And, according to Deden, it is common for Indonesians to gather or to travel in groups with the extended family, therefore they mostly want three-bedroom units.
Deden said that Singapore property prices are currently sinking as many expatriates left the country following the Sept. 11 attacks in the U.S. last year.
He said demand in the third quarter of 2001 was affected by the increased repatriation of overseas staff which led to a increase in the number of lease terminations.
He added rental rates dropped by 1.9 percent while selling prices dropped by 10.4 percent in the period.
Singapore property price are lower at present, but Deden estimated that the sector would recover again, although it would take a while for the industry to reach the peak level of a few years ago.
Collier also said the premium residential market, in the third quarter 2001, suffered a two-way blow (from the seller's standpoint) due to the consequences of the Sep. 11 tragedy. A direct consequence, there were immediate reconfiguration in expatriate movements in the world wherein many professionals were either repatriated or reassigned to different locations.
The situation also took place in Singapore and this weakened demand for property. "To add to (my) woes, was the country's weak economic climate that resulted in business retrenchments and poor consumer confidence."
Over the next 12 months, Colliers expects the rental market to remain steady.
Though many Indonesians trust Singapore property companies far more than they do Indonesian developers, one still needs to prepare several things before deciding to buy.

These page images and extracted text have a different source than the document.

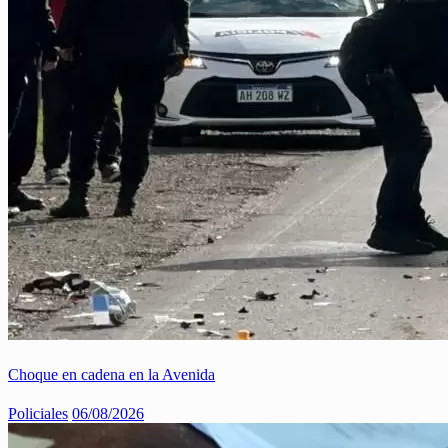
Choque en cadena en la Avenida
Policiales
06/08/2026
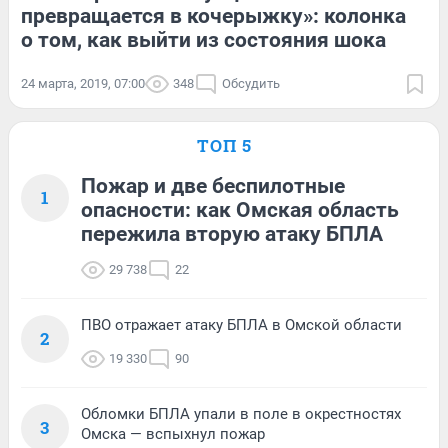
превращается в кочерыжку»: колонка
о том, как выйти из состояния шока
24 марта, 2019, 07:00
348
Обсудить
ТОП 5
Пожар и две беспилотные
1
опасности: как Омская область
пережила вторую атаку БПЛА
29 738
22
ПВО отражает атаку БПЛА в Омской области
2
19 330
90
Обломки БПЛА упали в поле в окрестностях
3
Омска — вспыхнул пожар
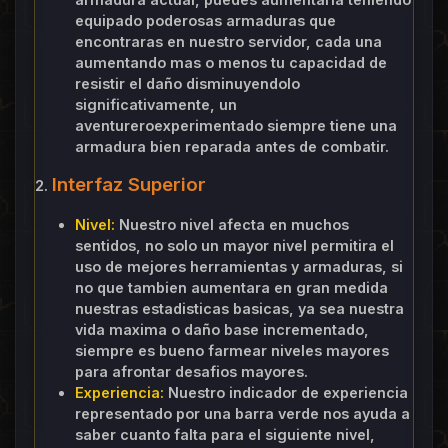
equipado poderosas armaduras que
encontraras en nuestro servidor, cada una
aumentando mas o menos tu capacidad de
resistir el daño disminuyendolo
significativamente, un
aventureroexperimentado siempre tiene una
armadura bien reparada antes de combatir.
Interfaz Superior
2.
Nivel:
Nuestro nivel afecta en muchos
sentidos, no solo un mayor nivel permitira el
uso de mejores herramientas y armaduras, si
no que tambien aumentara en gran medida
nuestras estadisticas basicas, ya sea nuestra
vida maxima o daño base incrementado,
siempre es bueno farmear niveles mayores
para afrontar desafios mayores.
Experiencia:
Nuestro indicador de experiencia
representado por una barra verde nos ayuda a
saber cuanto falta para el siguiente nivel,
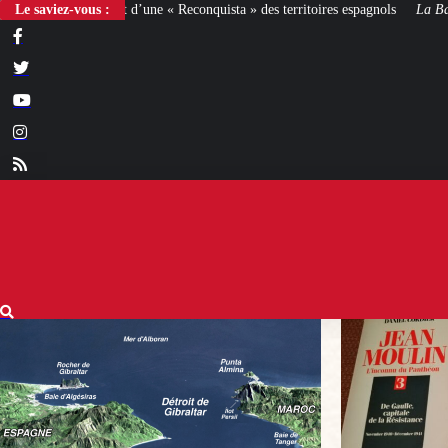
Reconquista » des territoires espagnols
Le saviez-vous :
La Bataille de Gaulle
: après le film,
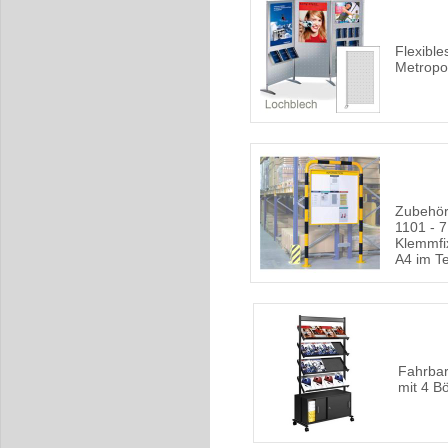
Flexibl
Metropo
Zubehör
1101 - 7
Klemmfi
A4 im Te
Fahrbar
mit 4 B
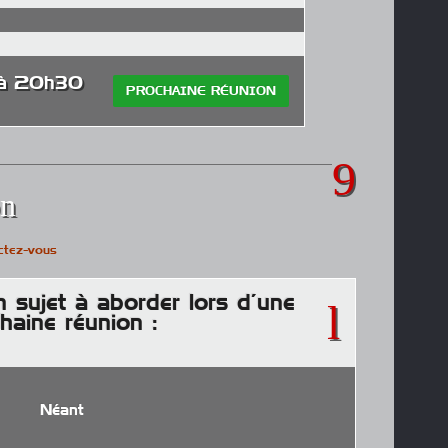
 à 20h30
PROCHAINE RÉUNION
on
ctez-vous
n sujet à aborder lors d’une
haine réunion :
Néant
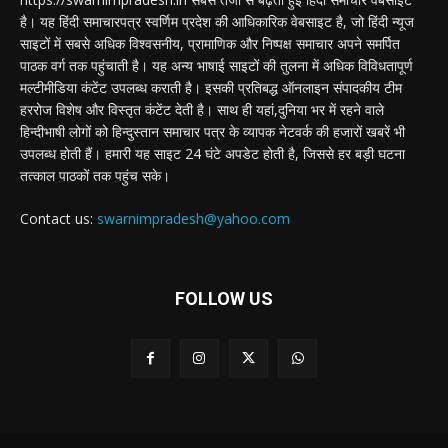
है। यह हिंदी समाचारपत्र स्वर्णिम प्रदेश की आधिकारिक वेबसाइट है, जो हिंदी न्यूज
साइटों में सबसे अधिक विश्वसनीय, प्रामाणिक और निष्पक्ष समाचार अपने समर्पित
पाठक वर्ग तक पहुंचाती है। यह अन्य भाषाई साइटों की तुलना में अधिक विविधतापूर्ण
मल्टीमीडिया कंटेंट उपलब्ध कराती है। इसकी प्रतिबद्ध ऑनलाइन संपादकीय टीम
हररोज विशेष और विस्तृत कंटेंट देती है। साथ ही यहां,दुनिया भर में रहने वाले
हिन्दीभाषी लोगों को हिन्दुस्तान समाचार पत्र के व्यापक नेटवर्क की हजारों खबरें भी
उपलब्ध होती हैं। हमारी यह साइट 24 घंटे अपडेट होती है, जिससे हर बड़ी घटना
तत्काल पाठकों तक पहुंच सके।
Contact us:
swarnimpradesh@yahoo.com
FOLLOW US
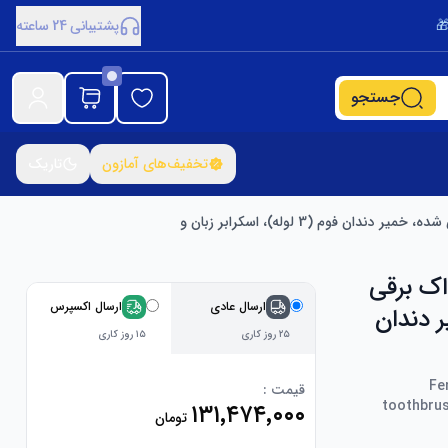
پشتیبانی 24 ساعته
جستجو
تخفیف‌های آمازون
تاریک
Feno  – یک مسواک برقی
ارسال عادی
ارسال اکسپرس
 دندان
۲۵ روز کاری
۱۵ روز کاری
Fe
قیمت :
toothbrus
۱۳۱٬۴۷۴٬۰۰۰
تومان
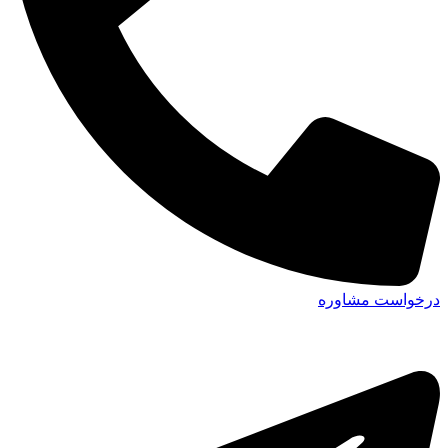
درخواست مشاوره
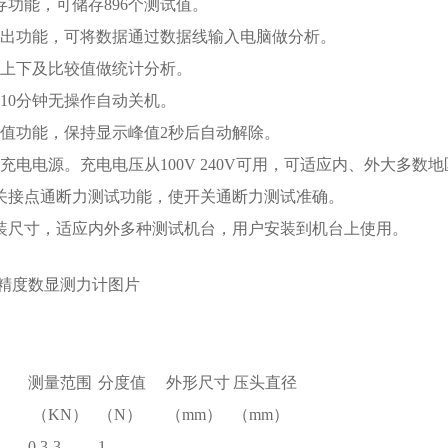
储存功能，可储存896个测试值。
据输出功能，可将数据通过数据线输入电脑做分析。
设定上下及比较值做统计分析。
，10分钟无操作自动关机。
动峰值功能，保持显示峰值2秒后自动解除。
质量充电电源。充电电压从100V 240V可用，可适应内、外大多
的开关接点通断力测试功能，使开关通断力测试准确。
套安装尺寸，适应内外多种测试机台，用户安装到机台上使用。
精度数显测力计
图片
测量范围
分度值
外形尺寸
压头直径
（KN）
（N）
（mm）
（mm）
0.3-3
1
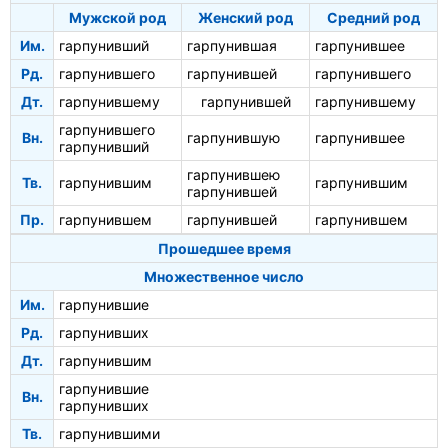
Мужской род
Женский род
Средний род
Им.
гарпунивший
гарпунившая
гарпунившее
Рд.
гарпунившего
гарпунившей
гарпунившего
Дт.
гарпунившему
гарпунившей
гарпунившему
гарпунившего
Вн.
гарпунившую
гарпунившее
гарпунивший
гарпунившею
Тв.
гарпунившим
гарпунившим
гарпунившей
Пр.
гарпунившем
гарпунившей
гарпунившем
Прошедшее время
Множественное число
Им.
гарпунившие
Рд.
гарпунивших
Дт.
гарпунившим
гарпунившие
Вн.
гарпунивших
Тв.
гарпунившими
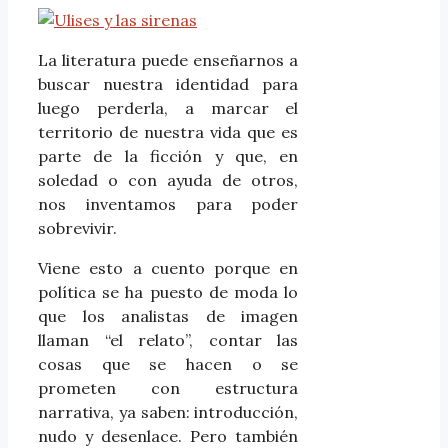
La literatura puede enseñarnos a
buscar nuestra identidad para
luego perderla, a marcar el
territorio de nuestra vida que es
parte de la ficción y que, en
soledad o con ayuda de otros,
nos inventamos para poder
sobrevivir.
Viene esto a cuento porque en
política se ha puesto de moda lo
que los analistas de imagen
llaman “el relato”, contar las
cosas que se hacen o se
prometen con estructura
narrativa, ya saben: introducción,
nudo y desenlace. Pero también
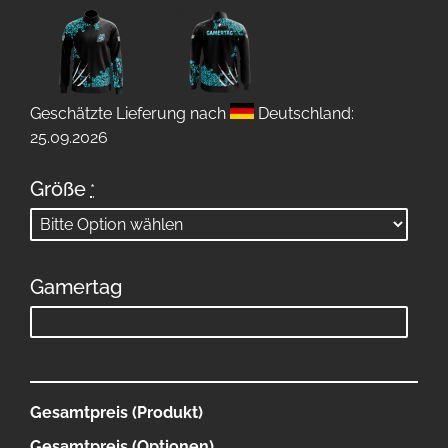
Geschätzte Lieferung nach
Deutschland:
25.09.2026
Größe
*
Gamertag
Gesamtpreis (Produkt)
Gesamtpreis (Optionen)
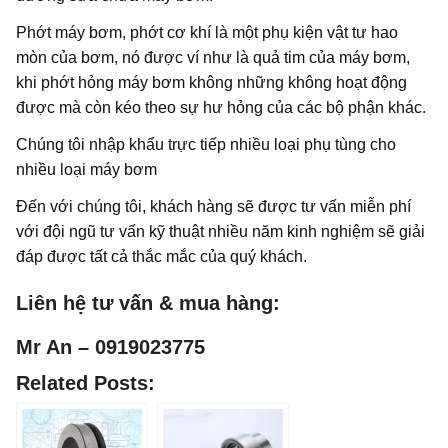
Phớt máy bơm, phớt cơ khí là một phụ kiện vật tư hao
mòn của bơm, nó được ví như là quả tim của máy bơm,
khi phớt hỏng máy bơm không những không hoạt động
được mà còn kéo theo sự hư hỏng của các bộ phận khác.
Chúng tôi nhập khẩu trực tiếp nhiều loại phụ tùng cho
nhiều loại máy bơm
Đến với chúng tôi, khách hàng sẽ được tư vấn miễn phí
với đội ngũ tư vấn kỹ thuật nhiều năm kinh nghiệm sẽ giải
đáp được tất cả thắc mắc của quý khách.
Liên hệ tư vấn & mua hàng:
Mr An – 0919023775
Related Posts:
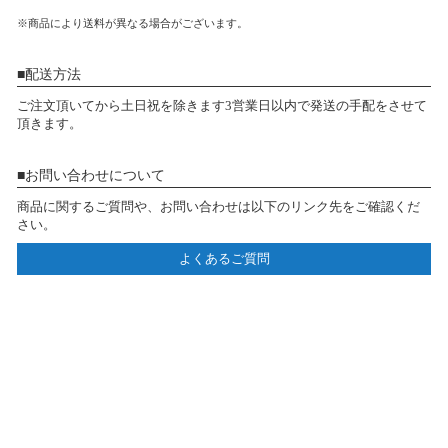
※商品により送料が異なる場合がございます。
配送方法
ご注文頂いてから土日祝を除きます3営業日以内で発送の手配をさせて
頂きます。
お問い合わせについて
商品に関するご質問や、お問い合わせは以下のリンク先をご確認くだ
さい。
よくあるご質問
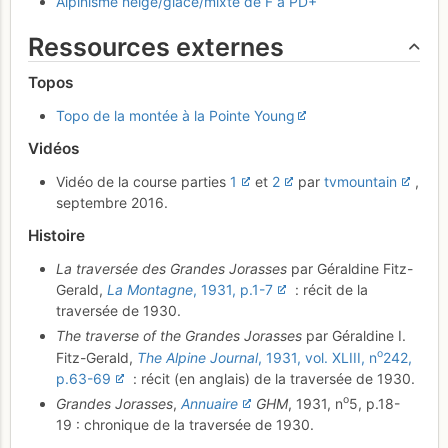
Alpinisme neige/glace/mixte de F à PD+
Ressources externes
Topos
Topo de la montée à la Pointe Young
Vidéos
Vidéo de la course parties
1
et
2
par
tvmountain
,
septembre 2016.
Histoire
La traversée des Grandes Jorasses
par Géraldine Fitz-
Gerald,
La Montagne
, 1931, p.1-7
: récit de la
traversée de 1930.
The traverse of the Grandes Jorasses
par Géraldine I.
o
Fitz-Gerald,
The Alpine Journal
, 1931, vol. XLIII, n
242,
p.63-69
: récit (en anglais) de la traversée de 1930.
o
Grandes Jorasses
,
Annuaire
GHM
, 1931, n
5, p.18-
19 : chronique de la traversée de 1930.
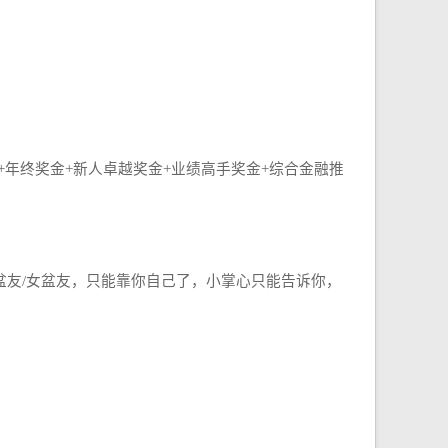
+年终奖金+新人卓越奖金+业绩高手奖金+综合金融推
友/女盆友，只能靠你自己了，小掌心只能告诉你，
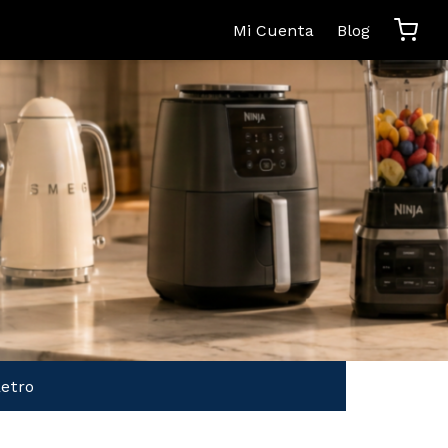
Mi Cuenta
Blog
etro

There are some points advised by Colliers' Dina Pattiasina and Procon's Deden Sudarbo: * Check the locations, the prime areas are districts nine, 10, and 11. Apartments in these districts will be easily resold at any time. * Choose an apartment which is located near public transportation such as bus routes or an MRT (subway) station. * Check the land titles; whether an apartment has the 99-year, 999-years or free hold title. Any title relates with the prices. * Generally the government controls the payment system, but it will be wise to check the off-plan projects and company profiles of developers. * Check the design of the apartment; do you really like the style? * Check the price; especially when there is a cheap used apartment offered to you, is it an HDB (government housing) flat? * Ask for a rental guarantee though many developers are now reluctant to offer it. * Find out about the legal and payment systems as well as taxation, tax implications and how to get loans.